The government said it would have to release vapor from the reactor to lower the pressure and avoid a meltdown.

Chief Cabinet Secretary Yukio Edano said the amount of radioactivity in vapor would be “very small” and would not harm people or the environment. 

“With evacuation in place and the ocean-bound wind, we can ensure the safety,” he said at a news conference early Saturday. 

While relieving some of the pressure may give workers enough time to restore the cooling systems the window for success must be achieved within 12 to 24 hours tops.

It has the potential to be catastrophic,” said Robert Alvarez, a senior scholar at the Institute for Policy Studies in Washington, and a former senior policy adviser to the Energy Secretary during the Clinton administration.

If the cooling is not restored quickly, the core can overheat, causing the water to boil over and exposing the core to air. The interior can catch fire and cause a meltdown, releasing nuclear material into the concrete containment dome that surrounds the reactor, Alvarez says.
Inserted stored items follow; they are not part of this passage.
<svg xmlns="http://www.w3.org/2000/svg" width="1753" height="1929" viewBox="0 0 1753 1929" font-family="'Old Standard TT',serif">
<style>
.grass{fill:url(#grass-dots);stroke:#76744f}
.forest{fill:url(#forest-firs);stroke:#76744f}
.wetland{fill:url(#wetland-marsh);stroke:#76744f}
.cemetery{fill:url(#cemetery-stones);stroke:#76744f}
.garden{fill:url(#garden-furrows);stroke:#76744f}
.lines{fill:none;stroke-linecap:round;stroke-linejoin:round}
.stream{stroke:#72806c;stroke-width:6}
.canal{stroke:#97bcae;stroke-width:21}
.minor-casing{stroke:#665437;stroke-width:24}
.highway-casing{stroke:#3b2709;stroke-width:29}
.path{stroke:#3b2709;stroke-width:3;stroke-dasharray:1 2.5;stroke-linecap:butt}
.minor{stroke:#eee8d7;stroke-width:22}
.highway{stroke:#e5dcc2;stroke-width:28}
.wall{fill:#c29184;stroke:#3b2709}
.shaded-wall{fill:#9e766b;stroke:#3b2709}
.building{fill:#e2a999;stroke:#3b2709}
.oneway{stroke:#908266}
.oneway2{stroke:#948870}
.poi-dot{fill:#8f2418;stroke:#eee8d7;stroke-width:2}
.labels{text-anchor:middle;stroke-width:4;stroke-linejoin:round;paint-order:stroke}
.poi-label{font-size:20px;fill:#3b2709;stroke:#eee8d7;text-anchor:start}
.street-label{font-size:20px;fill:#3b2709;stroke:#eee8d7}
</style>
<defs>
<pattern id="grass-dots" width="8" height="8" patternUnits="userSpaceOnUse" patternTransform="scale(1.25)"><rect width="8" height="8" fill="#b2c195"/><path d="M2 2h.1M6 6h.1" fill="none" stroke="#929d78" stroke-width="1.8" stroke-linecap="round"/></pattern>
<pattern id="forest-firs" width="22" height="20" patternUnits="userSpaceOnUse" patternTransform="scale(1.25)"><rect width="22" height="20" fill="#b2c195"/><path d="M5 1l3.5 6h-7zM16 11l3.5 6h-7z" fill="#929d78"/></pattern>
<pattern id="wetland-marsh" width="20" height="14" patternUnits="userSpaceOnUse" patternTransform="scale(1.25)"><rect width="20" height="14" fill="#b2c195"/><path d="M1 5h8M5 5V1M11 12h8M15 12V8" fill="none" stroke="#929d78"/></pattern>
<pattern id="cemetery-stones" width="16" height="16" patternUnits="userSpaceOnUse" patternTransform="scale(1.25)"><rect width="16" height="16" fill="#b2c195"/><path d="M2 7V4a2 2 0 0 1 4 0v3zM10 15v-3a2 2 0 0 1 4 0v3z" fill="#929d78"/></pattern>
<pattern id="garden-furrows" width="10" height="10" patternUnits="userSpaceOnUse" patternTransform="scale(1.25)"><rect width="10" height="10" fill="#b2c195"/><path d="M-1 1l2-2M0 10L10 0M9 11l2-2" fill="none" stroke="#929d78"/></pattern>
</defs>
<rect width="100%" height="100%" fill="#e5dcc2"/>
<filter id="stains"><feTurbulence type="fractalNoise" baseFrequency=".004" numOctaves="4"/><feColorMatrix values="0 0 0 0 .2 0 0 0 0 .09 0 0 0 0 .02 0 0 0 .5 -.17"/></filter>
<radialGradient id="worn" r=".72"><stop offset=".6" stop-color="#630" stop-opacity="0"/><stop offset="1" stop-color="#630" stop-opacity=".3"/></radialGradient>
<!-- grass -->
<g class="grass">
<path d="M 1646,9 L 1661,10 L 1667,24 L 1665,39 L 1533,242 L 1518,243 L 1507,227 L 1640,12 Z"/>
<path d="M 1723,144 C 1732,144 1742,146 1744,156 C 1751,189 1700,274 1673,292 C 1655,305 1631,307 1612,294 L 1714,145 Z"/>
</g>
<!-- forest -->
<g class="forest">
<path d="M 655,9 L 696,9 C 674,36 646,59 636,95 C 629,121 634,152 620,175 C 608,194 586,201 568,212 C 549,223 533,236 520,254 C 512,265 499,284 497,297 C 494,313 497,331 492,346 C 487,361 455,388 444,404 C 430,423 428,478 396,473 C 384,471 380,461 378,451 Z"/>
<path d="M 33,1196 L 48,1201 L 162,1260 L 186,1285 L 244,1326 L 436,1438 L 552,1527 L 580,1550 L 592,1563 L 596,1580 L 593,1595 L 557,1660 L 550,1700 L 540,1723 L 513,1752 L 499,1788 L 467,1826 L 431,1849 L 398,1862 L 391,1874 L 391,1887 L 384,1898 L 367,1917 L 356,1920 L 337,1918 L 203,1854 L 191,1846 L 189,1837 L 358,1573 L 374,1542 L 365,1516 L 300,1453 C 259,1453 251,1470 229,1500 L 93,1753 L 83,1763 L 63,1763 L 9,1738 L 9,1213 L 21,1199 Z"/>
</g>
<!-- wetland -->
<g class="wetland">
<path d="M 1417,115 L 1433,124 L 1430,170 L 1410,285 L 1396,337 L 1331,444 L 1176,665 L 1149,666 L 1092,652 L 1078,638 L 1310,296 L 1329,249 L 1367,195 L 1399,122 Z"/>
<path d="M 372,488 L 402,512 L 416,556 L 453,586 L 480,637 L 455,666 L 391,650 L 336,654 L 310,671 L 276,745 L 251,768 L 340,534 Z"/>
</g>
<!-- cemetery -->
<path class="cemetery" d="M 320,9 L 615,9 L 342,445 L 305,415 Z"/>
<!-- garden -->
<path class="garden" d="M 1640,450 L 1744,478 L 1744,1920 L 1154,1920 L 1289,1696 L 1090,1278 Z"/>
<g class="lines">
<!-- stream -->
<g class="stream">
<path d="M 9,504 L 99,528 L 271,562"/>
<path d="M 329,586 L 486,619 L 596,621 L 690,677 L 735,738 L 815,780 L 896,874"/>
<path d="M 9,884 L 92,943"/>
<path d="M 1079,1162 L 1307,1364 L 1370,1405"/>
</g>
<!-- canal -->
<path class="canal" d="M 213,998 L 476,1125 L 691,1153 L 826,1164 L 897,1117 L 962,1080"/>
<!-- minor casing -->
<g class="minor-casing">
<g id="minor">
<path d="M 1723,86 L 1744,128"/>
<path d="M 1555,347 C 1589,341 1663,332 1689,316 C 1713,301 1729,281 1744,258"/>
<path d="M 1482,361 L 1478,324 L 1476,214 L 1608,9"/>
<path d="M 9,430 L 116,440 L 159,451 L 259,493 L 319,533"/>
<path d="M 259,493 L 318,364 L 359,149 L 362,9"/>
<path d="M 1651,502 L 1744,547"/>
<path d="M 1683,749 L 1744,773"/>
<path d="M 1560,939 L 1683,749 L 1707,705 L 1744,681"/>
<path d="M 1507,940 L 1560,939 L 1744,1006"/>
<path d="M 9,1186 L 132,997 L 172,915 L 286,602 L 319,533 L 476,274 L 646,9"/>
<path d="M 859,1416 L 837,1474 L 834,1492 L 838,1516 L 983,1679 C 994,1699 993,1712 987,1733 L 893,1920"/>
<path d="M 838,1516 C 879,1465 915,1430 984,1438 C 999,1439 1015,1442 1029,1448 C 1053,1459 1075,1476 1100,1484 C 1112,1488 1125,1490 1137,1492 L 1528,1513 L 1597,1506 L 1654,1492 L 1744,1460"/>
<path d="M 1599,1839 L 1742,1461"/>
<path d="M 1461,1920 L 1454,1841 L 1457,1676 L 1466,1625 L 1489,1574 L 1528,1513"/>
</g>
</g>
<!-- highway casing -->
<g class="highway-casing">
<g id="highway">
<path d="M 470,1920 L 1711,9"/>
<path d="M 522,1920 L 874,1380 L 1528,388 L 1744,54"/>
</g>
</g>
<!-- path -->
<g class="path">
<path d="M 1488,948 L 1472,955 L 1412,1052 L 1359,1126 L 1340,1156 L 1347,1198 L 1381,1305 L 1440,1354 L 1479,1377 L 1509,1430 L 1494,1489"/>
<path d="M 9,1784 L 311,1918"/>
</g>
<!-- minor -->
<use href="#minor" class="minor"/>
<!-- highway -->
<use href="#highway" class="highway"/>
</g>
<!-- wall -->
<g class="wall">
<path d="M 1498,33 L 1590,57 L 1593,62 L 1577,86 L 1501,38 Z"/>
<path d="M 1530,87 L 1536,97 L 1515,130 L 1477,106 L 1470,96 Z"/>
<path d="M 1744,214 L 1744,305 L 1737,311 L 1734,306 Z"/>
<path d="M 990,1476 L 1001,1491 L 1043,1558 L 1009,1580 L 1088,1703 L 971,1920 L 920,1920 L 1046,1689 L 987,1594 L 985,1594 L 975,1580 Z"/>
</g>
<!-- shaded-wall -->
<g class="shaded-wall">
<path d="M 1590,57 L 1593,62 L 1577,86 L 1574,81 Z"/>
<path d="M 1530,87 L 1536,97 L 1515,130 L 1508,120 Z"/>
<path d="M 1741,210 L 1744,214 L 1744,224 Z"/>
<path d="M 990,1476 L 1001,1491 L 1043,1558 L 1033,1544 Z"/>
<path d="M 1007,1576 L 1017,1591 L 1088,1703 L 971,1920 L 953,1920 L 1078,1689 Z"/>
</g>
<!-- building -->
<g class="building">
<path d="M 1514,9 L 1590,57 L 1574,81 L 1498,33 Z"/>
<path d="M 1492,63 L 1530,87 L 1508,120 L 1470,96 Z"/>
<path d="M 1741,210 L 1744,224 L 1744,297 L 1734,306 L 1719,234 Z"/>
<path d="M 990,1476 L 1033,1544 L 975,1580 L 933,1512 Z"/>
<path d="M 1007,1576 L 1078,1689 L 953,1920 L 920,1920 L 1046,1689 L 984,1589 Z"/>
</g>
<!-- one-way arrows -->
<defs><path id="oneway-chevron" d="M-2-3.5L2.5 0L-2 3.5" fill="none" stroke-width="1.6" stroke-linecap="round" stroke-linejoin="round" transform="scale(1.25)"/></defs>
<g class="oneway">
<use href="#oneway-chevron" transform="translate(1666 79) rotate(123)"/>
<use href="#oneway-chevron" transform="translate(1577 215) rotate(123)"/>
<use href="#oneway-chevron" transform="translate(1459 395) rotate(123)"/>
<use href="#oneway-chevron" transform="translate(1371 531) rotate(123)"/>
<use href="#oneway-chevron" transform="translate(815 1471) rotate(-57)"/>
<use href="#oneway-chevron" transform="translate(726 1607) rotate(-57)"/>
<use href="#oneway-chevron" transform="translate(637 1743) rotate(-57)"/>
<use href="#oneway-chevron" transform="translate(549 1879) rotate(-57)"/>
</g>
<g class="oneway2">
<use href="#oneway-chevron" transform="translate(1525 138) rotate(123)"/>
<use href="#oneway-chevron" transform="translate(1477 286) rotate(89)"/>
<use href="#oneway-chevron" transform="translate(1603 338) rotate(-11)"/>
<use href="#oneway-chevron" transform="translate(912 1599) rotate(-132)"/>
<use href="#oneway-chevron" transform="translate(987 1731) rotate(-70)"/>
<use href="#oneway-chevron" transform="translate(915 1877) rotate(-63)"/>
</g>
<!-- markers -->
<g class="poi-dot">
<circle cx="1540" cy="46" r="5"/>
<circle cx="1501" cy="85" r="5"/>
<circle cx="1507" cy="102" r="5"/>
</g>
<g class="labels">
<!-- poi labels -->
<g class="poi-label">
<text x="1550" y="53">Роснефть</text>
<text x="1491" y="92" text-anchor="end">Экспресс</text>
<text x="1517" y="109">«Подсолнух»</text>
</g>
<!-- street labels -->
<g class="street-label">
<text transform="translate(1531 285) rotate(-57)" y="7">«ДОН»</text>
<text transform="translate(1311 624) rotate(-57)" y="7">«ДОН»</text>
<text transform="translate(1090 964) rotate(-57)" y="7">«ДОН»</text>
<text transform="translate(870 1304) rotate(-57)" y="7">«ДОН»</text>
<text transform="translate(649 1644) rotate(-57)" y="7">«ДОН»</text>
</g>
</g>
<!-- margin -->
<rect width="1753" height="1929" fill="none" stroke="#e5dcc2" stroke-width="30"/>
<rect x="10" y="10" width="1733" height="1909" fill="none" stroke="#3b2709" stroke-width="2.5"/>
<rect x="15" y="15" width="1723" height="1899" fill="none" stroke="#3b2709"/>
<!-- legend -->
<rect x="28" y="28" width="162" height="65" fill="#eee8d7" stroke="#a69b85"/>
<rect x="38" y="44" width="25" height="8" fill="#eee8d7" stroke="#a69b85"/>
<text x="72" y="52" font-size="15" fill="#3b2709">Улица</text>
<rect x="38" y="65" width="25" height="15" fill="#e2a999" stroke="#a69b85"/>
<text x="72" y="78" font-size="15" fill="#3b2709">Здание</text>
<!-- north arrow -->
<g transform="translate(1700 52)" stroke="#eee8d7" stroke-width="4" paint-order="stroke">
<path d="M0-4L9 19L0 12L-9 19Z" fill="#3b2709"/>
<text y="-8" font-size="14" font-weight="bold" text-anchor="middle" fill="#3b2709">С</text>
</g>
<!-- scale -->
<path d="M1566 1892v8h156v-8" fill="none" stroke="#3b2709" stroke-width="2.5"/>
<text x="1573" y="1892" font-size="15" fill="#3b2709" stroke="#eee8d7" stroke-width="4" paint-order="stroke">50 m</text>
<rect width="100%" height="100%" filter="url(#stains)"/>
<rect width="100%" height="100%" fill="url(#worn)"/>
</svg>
Is this barrier going to be sufficient?” Alvarez said. “It’s a dicey proposition. The best you can say is, stay tuned.” 

The Prime Minister reported that  “no reports of any radioactive materials or otherwise affecting the surrounding areas.” The government declared emergencies at two of it’s reactors, as the defense ministry sent specially trained troops who handle chemical attacks to the plant in case there was a radiation leak.

The Japanese have a well thought out safety system in place for incidences like this, since they suffer many earthquakes. So, hopefully they will get control of this problem and the radiation that has to be released will not cause any harm.